O professor André Gaio, da Universidade Federal de Juiz de Fora, tem insistido – e há muito tempo – na necessidade de um levantamento formal sobre o número de armas não registradas que circulam pelo país. Só a partir daí, na sua avaliação, será possível efetuar novas ações para entender o mapa da violência. Ele não se conforma com informações rasas sobre o tema e pede mais consistência nos estudos, pois só assim será possível aprofundar as medidas para reverter o quadro.

Na segunda matéria sobre a violência em Juiz de Fora envolvendo adolescentes, a Tribuna investiu no acesso às armas, que acirra a violência. Ouviu depoimentos leigos e oficiais e colheu uma afirmação emblemática da madrinha de uma das vítimas: quero saber quem é o senhor das armas. Ela se referia ao personagem do ator Nicolas Cage, que, no cinema, incorpora um traficante de armas, que não se importa com o resultado de seu comércio.
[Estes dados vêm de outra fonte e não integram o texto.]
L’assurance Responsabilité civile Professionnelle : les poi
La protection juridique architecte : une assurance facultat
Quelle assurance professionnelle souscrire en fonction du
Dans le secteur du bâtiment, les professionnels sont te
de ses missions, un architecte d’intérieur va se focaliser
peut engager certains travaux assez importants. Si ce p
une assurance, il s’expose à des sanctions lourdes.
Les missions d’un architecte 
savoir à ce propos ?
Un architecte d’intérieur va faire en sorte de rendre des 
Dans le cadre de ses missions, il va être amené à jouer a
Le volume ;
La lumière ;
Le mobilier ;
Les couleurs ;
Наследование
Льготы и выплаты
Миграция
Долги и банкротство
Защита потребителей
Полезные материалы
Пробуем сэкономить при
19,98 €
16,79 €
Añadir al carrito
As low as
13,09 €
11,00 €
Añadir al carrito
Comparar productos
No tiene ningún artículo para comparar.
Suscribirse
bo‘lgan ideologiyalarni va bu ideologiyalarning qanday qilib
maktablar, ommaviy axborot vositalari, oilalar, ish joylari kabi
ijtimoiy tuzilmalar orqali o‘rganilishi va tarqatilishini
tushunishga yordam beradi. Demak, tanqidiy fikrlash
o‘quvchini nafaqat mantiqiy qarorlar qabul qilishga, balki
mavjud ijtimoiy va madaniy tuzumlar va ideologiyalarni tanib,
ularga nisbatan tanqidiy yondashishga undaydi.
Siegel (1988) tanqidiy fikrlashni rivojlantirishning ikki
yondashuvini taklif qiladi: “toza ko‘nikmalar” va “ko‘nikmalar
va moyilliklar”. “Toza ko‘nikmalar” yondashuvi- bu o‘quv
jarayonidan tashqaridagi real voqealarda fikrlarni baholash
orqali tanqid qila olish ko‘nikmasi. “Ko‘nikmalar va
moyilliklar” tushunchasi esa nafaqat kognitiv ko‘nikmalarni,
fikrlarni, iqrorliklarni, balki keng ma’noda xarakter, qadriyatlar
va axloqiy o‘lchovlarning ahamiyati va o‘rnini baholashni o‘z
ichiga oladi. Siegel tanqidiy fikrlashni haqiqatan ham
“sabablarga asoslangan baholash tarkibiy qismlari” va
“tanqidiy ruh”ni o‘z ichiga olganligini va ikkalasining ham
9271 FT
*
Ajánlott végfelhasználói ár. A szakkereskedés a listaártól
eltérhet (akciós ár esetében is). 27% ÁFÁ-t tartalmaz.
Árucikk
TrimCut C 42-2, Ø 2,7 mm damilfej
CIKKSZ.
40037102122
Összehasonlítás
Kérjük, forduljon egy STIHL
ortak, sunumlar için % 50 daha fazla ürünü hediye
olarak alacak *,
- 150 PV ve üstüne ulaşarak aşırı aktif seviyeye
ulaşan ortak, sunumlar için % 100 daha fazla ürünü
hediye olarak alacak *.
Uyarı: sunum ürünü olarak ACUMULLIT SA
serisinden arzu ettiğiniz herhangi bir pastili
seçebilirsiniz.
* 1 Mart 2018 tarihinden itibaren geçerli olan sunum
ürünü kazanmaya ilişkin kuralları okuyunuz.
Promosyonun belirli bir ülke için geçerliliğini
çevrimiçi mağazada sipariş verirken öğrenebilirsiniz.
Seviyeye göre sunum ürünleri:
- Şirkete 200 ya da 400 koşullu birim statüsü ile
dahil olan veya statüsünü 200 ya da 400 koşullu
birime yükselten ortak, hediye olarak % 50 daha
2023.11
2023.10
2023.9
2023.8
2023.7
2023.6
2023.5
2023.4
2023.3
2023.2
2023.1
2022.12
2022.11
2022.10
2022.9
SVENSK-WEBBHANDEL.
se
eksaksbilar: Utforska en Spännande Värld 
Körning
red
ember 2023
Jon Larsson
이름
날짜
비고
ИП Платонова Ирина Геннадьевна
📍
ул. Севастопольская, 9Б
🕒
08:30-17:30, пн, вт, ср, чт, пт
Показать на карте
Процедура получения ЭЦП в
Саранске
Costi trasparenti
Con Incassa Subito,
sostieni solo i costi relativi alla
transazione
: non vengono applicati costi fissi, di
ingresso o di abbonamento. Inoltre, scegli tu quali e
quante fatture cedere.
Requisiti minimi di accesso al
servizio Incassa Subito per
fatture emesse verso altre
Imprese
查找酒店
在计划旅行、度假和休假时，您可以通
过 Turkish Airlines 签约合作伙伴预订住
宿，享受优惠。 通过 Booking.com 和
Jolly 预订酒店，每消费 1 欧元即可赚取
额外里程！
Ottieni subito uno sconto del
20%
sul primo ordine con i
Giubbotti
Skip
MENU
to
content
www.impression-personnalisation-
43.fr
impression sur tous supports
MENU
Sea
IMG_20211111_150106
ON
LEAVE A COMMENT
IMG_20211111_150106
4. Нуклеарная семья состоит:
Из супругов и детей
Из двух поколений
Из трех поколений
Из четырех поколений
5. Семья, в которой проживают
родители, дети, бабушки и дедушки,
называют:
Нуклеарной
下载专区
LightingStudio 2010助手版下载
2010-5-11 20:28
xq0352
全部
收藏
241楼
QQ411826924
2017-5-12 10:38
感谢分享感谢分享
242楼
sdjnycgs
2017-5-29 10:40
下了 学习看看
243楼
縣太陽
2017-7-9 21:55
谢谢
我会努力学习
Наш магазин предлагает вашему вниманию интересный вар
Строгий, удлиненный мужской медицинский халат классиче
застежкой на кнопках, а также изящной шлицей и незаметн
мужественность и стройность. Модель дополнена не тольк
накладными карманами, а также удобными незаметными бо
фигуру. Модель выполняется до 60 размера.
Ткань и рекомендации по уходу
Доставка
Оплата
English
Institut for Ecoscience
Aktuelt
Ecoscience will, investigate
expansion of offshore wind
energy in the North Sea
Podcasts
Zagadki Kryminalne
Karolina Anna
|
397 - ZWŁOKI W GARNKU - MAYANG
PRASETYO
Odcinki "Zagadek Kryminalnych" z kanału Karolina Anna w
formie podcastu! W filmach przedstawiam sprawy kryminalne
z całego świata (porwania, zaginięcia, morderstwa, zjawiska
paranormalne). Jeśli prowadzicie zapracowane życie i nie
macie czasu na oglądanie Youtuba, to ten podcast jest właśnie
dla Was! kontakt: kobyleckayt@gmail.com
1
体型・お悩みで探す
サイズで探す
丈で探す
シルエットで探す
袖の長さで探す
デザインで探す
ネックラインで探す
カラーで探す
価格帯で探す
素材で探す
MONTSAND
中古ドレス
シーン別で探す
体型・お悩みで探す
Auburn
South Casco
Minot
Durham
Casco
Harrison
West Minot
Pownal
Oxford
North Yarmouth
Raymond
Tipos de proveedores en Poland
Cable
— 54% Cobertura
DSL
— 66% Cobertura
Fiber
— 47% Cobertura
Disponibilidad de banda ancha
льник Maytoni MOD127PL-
O senhor das armas de Juiz de Fora certamente age pelo mesmo caminho, sem levar em conta as dezenas de mortes registradas este ano, a maioria envolvendo pessoas com menos de 25 anos.

A venda de armas ilegais tornou-se um flagelo nacional. De janeiro a novembro deste ano, segundo dados da Polícia Civil, 389 armas foram periciadas pela Seção Técnica Regional de Criminalística da 1ª Delegacia Regional. Os dados envolveram também outros 25 municípios da região, dando uma média de uma arma por dia. Com acesso fácil, os jovens, ainda marcados pelos apelos de grupo, tornam-se autores e vítimas desse flagelo.

Tanto na edição de ontem quanto na de domingo foi possível verificar que entre as diversas opiniões há consensos, sobretudo em torno do que motiva os jovens. O professor Wendencley Alves, da UFJF, aponta que a cultura da violência é motivada por três formas de omissão: omissão diante da violência das forças do Estado contra populações marginalizadas, omissão diante da violência que representa a exclusão e o esquecimento social e omissão da violência entre os grupos em confronto com a lei. Mesmo assim, o Estado não avança, mostrando-se inepto para inverter o jogo, ao mesmo tempo em que a sociedade raramente se indigna, aceitando como rotina esse grave desvio de percurso.